═══ SOURCE MATERIAL ═══

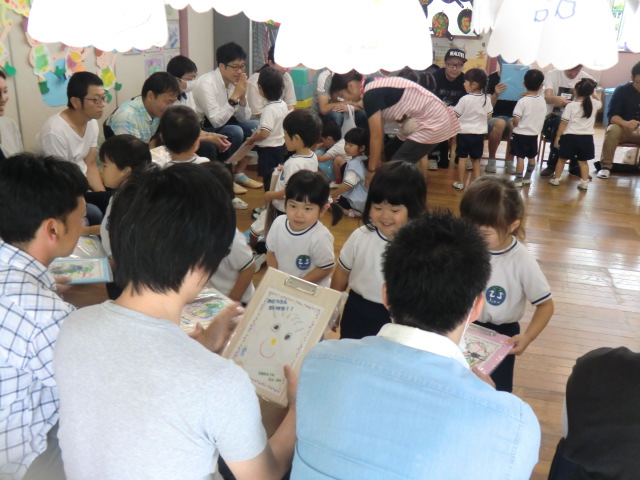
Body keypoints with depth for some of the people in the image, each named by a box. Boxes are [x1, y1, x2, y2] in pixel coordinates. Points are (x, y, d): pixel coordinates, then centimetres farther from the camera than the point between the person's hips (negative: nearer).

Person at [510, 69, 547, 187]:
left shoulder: (523, 101, -17)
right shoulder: (542, 101, -1)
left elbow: (516, 120, -20)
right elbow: (542, 116, 10)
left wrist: (512, 124, 0)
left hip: (521, 134, -6)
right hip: (534, 134, 6)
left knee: (520, 157, 0)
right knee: (532, 157, 16)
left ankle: (518, 180, 4)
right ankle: (527, 178, 28)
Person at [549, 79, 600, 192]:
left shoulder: (571, 105, -10)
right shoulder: (594, 104, 1)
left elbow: (564, 123, -9)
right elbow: (600, 102, 28)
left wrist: (558, 136, -2)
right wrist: (593, 93, 28)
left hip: (570, 136, -3)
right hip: (587, 137, 3)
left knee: (562, 159, 12)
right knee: (583, 161, 12)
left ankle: (556, 179, 20)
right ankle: (584, 182, 9)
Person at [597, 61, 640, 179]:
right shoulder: (622, 90, -8)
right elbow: (611, 115, -15)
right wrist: (626, 123, -37)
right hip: (623, 128, -2)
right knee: (613, 130, -34)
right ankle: (605, 166, -24)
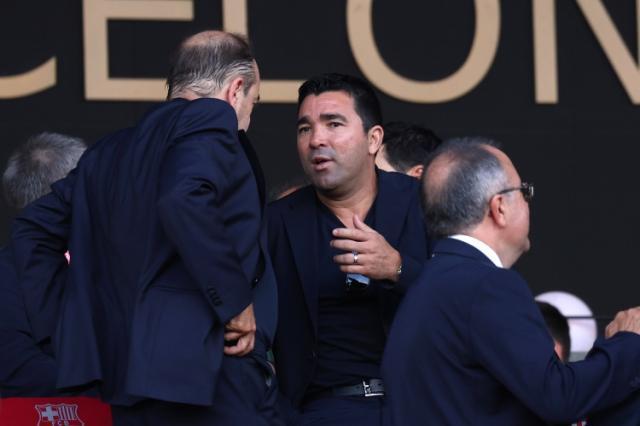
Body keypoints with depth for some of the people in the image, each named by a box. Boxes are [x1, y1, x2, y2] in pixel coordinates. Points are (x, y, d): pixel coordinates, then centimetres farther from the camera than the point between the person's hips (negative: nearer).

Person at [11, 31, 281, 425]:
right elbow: (184, 201, -25)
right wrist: (236, 303, -17)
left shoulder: (112, 151, 19)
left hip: (126, 374, 9)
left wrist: (64, 320, 22)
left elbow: (34, 229, 25)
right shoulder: (210, 119, -5)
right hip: (205, 369, -9)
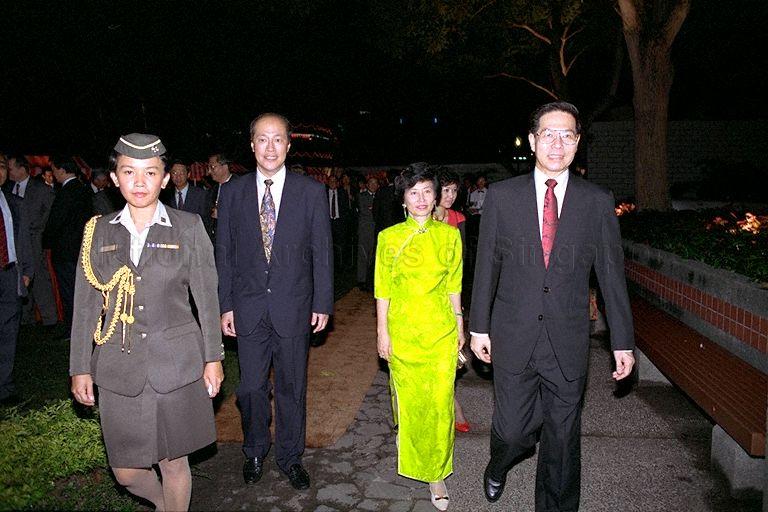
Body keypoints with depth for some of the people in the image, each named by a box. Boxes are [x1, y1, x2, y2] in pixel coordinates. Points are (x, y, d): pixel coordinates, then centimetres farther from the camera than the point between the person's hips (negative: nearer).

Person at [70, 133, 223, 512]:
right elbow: (86, 305, 7)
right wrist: (80, 368, 7)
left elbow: (206, 297, 0)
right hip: (118, 367, 2)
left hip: (176, 364, -2)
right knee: (125, 471, 11)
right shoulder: (98, 231, 4)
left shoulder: (188, 228, -2)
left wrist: (213, 357, 0)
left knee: (174, 463, 10)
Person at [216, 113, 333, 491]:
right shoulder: (232, 193, 2)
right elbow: (224, 254, 5)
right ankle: (255, 451, 36)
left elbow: (322, 252, -1)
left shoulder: (311, 191, -3)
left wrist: (322, 303, -3)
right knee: (251, 386, 12)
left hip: (293, 306, -1)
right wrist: (225, 305, 2)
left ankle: (289, 455, 31)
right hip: (248, 307, 1)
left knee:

═══

From the entries above, pull out every line that contains the string "wrist" and copy each one unchanged.

» **YOUR SOLUTION**
left wrist: (512, 124, 0)
left wrist: (558, 136, -2)
right wrist: (593, 93, 28)
right wrist: (626, 123, -37)
right wrist: (236, 303, -17)
left wrist: (64, 320, 22)
right wrist: (80, 368, 7)
left wrist: (213, 357, 0)
left wrist: (322, 303, -3)
right wrist: (225, 305, 2)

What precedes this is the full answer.